> _Task requirements_: In the Find the Celebrity write-up, what does a False result from knows(a, b) rule out?

> _Document excerpt_:
══════════

LeetCode 277: Find the Celebrity

Problem Restatement

There are n people at a party, labeled from 0 to n - 1.

A celebrity is a person who satisfies two conditions:

Everyone else knows the celebrity.
The celebrity knows nobody else.

We are given an API:

knows(a, b)

It returns True if person a knows person b.

We need to implement:

findCelebrity(n)

Return the celebrity label if one exists. Otherwise, return -1.

The LeetCode statement defines the celebrity exactly this way: all other n - 1 people know the celebrity, while the celebrity does not know any of them.

Input and Output

Item	Meaning
Input	Integer `n`, the number of people
API	`knows(a, b)` tells whether person `a` knows person `b`
Output	Celebrity label, or `-1` if no celebrity exists
Labels	People are labeled from `0` to `n - 1`

Function shape:

# The knows API is already defined.
# def knows(a: int, b: int) -> bool:

class Solution:
    def findCelebrity(self, n: int) -> int:
        ...

Examples

Suppose n = 3, and person 1 is the celebrity.

The relationship looks like this:

Person	Knows
`0`	`1`
`1`	nobody
`2`	`1`

Then:

knows(0, 1) == True
knows(2, 1) == True
knows(1, 0) == False
knows(1, 2) == False

So the answer is:

Now suppose no celebrity exists.

For example:

knows(0, 1) == True
knows(1, 0) == True

If two people know each other, neither can be the celebrity. A celebrity knows nobody else.

So the answer may be:

-1

First Thought: Brute Force

A direct solution checks every person as a possible celebrity.

For each candidate c, we verify two conditions against every other person i.

The candidate must not know i:

knows(c, i) == False

And i must know the candidate:

knows(i, c) == True

Code:

class Solution:
    def findCelebrity(self, n: int) -> int:
        for c in range(n):
            ok = True

            for i in range(n):
                if i == c:
                    continue

                if knows(c, i) or not knows(i, c):
                    ok = False
                    break

            if ok:
                return c

        return -1

This is correct, but it may call knows many times.

For each candidate, we may compare with every other person.

The time complexity is O(n^2) API calls.

Problem With Brute Force

The expensive part is checking every possible candidate.

But one call to knows(a, b) can eliminate one person immediately.

There are only two possibilities:

Query	Elimination
`knows(a, b) == True`	`a` cannot be the celebrity
`knows(a, b) == False`	`b` cannot be the celebrity

Why?

══════════

> _Source information_:
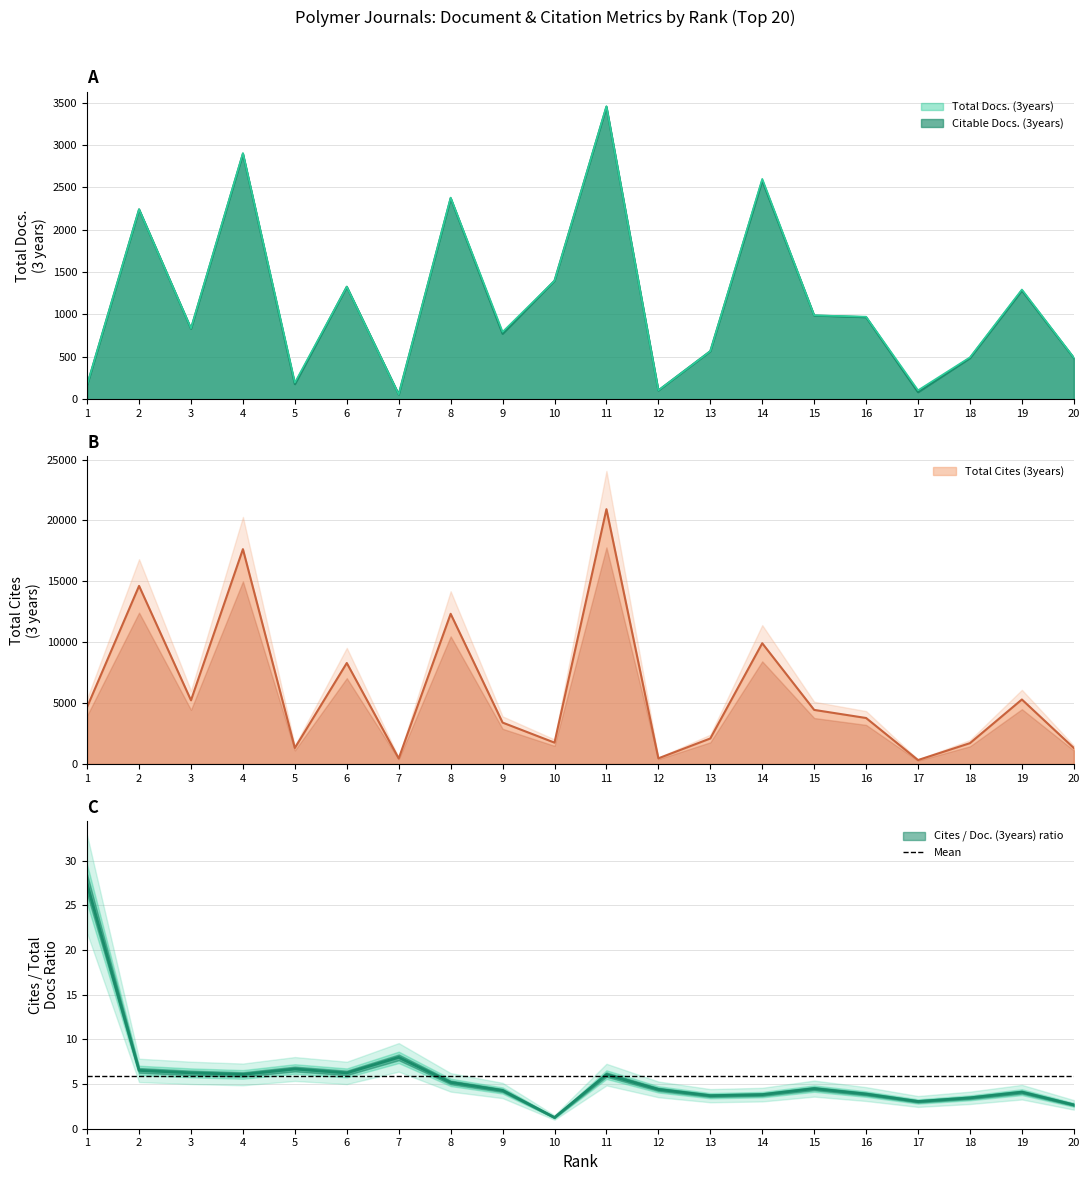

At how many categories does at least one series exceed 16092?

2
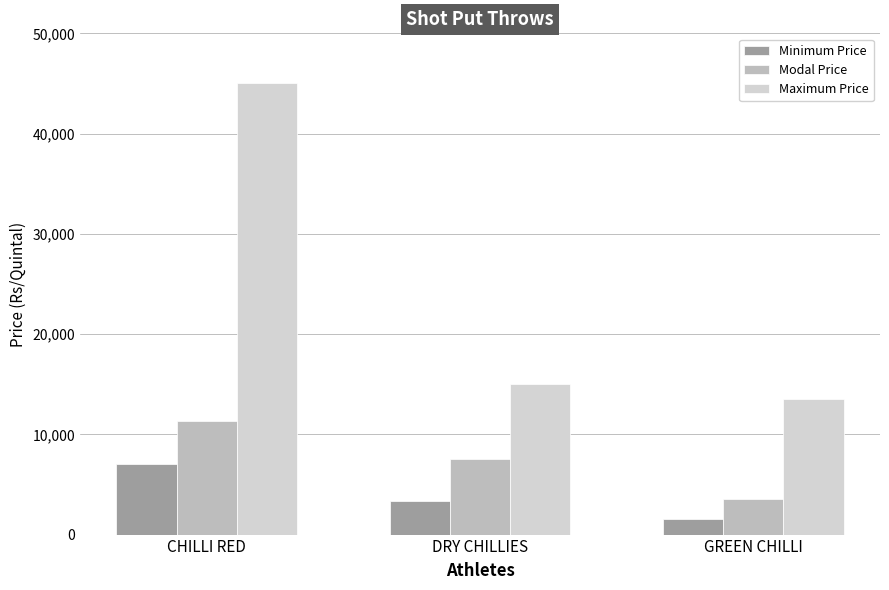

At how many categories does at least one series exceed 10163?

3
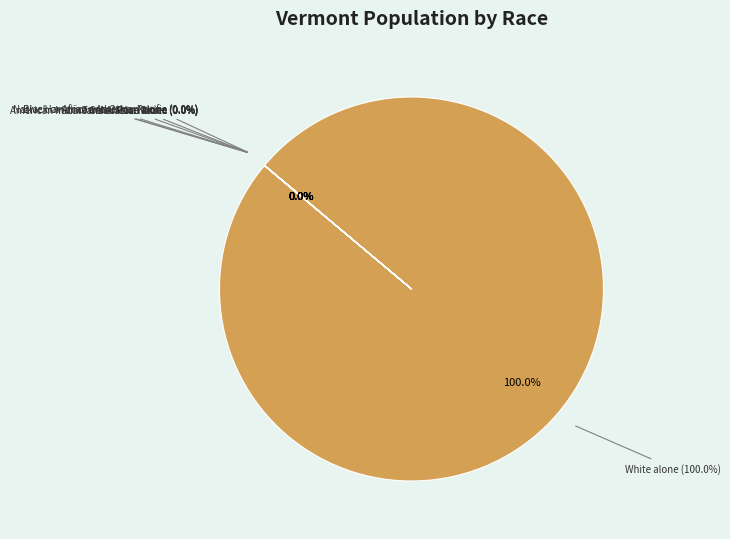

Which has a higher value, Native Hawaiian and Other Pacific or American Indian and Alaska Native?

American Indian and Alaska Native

══════════

> _Solution to this exercise_: Person b cannot be the celebrity.